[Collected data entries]
--------

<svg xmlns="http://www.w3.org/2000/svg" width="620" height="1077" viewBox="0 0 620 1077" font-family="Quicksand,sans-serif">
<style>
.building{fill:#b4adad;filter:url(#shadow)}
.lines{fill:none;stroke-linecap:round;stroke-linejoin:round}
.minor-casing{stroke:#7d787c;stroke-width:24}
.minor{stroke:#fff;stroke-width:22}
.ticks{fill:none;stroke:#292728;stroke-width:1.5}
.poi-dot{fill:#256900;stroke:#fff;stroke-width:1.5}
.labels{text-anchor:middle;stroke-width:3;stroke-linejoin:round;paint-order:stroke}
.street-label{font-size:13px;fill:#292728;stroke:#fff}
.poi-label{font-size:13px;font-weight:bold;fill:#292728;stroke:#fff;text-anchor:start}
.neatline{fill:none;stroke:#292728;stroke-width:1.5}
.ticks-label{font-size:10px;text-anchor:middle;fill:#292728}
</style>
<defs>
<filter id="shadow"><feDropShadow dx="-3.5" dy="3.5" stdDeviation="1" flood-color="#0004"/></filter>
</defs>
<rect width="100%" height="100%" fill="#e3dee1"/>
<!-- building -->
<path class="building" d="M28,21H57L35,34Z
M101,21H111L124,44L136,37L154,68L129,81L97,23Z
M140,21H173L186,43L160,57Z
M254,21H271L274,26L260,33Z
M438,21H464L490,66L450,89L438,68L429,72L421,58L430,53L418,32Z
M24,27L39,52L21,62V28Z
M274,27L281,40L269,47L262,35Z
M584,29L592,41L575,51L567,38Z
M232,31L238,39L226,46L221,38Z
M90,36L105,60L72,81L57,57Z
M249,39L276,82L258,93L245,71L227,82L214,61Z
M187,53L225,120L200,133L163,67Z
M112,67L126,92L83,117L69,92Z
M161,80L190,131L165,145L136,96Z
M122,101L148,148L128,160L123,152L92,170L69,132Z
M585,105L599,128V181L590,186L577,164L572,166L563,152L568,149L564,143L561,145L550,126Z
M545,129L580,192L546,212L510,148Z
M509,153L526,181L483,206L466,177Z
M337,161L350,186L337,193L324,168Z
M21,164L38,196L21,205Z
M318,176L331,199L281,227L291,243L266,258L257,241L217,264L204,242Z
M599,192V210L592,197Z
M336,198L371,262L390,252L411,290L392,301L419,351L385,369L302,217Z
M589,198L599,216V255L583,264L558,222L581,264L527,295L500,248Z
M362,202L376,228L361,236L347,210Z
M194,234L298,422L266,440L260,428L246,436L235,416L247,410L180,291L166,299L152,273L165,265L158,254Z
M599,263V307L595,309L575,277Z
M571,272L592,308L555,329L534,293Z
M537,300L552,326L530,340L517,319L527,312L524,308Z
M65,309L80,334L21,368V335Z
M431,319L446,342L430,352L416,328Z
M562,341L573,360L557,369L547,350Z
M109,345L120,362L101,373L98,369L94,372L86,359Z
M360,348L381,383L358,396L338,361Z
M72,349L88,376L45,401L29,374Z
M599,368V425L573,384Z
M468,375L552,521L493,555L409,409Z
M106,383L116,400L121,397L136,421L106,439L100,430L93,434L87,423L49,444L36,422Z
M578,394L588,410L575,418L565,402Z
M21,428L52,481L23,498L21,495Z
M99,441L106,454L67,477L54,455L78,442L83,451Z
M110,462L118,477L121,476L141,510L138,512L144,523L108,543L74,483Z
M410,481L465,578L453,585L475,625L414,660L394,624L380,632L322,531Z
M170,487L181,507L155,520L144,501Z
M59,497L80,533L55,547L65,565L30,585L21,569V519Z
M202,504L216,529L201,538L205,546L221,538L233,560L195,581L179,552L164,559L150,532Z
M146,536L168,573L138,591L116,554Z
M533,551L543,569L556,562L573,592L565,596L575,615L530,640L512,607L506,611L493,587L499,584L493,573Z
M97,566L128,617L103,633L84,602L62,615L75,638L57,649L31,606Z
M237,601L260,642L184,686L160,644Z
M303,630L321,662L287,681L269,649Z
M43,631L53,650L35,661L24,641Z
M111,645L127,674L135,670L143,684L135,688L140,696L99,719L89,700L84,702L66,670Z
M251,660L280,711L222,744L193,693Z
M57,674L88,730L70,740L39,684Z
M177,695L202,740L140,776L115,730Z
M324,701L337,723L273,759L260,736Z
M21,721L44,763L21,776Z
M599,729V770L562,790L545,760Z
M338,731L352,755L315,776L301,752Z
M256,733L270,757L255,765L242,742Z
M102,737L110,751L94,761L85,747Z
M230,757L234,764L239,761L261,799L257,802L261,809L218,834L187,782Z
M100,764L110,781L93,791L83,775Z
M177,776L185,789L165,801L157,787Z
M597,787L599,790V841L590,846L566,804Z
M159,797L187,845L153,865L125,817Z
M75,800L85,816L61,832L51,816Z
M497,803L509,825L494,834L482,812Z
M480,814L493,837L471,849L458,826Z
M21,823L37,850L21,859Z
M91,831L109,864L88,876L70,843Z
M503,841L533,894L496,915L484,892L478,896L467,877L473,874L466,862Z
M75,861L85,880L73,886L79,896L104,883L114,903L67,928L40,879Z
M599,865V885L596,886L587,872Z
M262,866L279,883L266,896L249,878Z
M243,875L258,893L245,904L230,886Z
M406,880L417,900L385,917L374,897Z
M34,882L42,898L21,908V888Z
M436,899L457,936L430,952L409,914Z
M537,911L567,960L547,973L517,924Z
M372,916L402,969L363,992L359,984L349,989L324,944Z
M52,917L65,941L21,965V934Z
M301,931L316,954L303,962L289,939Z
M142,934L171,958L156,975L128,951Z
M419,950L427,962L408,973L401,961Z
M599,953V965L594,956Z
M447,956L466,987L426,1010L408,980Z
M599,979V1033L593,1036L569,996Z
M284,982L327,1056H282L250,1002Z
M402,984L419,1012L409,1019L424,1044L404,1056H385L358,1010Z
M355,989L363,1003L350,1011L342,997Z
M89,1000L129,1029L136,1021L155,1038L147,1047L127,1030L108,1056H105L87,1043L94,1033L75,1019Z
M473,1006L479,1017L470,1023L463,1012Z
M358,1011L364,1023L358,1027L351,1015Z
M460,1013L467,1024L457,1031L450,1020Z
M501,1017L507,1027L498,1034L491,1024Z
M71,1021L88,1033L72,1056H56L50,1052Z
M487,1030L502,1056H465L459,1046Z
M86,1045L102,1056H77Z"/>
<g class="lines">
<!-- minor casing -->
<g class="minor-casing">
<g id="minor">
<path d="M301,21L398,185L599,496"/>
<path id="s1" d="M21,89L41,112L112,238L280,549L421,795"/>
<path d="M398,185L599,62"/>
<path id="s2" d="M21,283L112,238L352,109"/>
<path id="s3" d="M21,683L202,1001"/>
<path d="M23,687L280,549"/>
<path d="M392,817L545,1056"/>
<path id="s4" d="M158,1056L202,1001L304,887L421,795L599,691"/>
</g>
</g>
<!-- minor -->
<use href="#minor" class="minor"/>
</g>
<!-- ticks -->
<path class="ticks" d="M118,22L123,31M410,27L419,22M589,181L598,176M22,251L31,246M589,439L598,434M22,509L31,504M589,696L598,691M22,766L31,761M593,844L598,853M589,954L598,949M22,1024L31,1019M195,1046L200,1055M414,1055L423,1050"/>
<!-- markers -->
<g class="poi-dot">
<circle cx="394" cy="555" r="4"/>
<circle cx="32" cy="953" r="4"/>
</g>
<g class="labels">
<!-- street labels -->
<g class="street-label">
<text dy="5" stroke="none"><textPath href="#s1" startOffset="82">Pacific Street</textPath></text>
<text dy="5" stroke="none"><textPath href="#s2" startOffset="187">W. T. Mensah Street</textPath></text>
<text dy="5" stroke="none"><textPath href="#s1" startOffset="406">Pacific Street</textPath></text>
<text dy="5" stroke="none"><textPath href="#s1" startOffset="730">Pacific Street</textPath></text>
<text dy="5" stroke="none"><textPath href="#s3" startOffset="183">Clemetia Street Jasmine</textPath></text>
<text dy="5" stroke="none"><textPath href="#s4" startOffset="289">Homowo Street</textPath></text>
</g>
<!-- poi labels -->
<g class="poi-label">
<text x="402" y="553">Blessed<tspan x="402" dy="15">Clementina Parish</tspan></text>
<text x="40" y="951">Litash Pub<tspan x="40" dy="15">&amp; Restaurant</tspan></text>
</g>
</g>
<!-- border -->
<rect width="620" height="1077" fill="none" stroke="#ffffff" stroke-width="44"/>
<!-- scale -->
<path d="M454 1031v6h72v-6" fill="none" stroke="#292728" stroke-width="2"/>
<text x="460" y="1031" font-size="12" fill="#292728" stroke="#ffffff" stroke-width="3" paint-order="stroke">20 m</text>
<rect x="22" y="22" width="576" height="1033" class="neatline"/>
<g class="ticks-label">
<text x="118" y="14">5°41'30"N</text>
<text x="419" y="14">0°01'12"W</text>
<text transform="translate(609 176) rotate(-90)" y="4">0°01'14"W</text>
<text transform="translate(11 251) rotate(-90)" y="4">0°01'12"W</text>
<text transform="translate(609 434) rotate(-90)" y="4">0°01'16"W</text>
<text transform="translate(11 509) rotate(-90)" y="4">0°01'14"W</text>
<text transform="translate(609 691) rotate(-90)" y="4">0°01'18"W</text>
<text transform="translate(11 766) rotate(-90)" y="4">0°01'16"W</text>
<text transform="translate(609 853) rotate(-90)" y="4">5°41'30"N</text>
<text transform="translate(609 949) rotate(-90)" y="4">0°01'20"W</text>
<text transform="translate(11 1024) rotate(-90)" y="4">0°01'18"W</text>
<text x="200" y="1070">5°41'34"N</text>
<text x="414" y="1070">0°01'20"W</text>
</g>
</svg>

--------

Locate the lines above that contain "shadow" and copy them.

.building{fill:#b4adad;filter:url(#shadow)}
<filter id="shadow"><feDropShadow dx="-3.5" dy="3.5" stdDeviation="1" flood-color="#0004"/></filter>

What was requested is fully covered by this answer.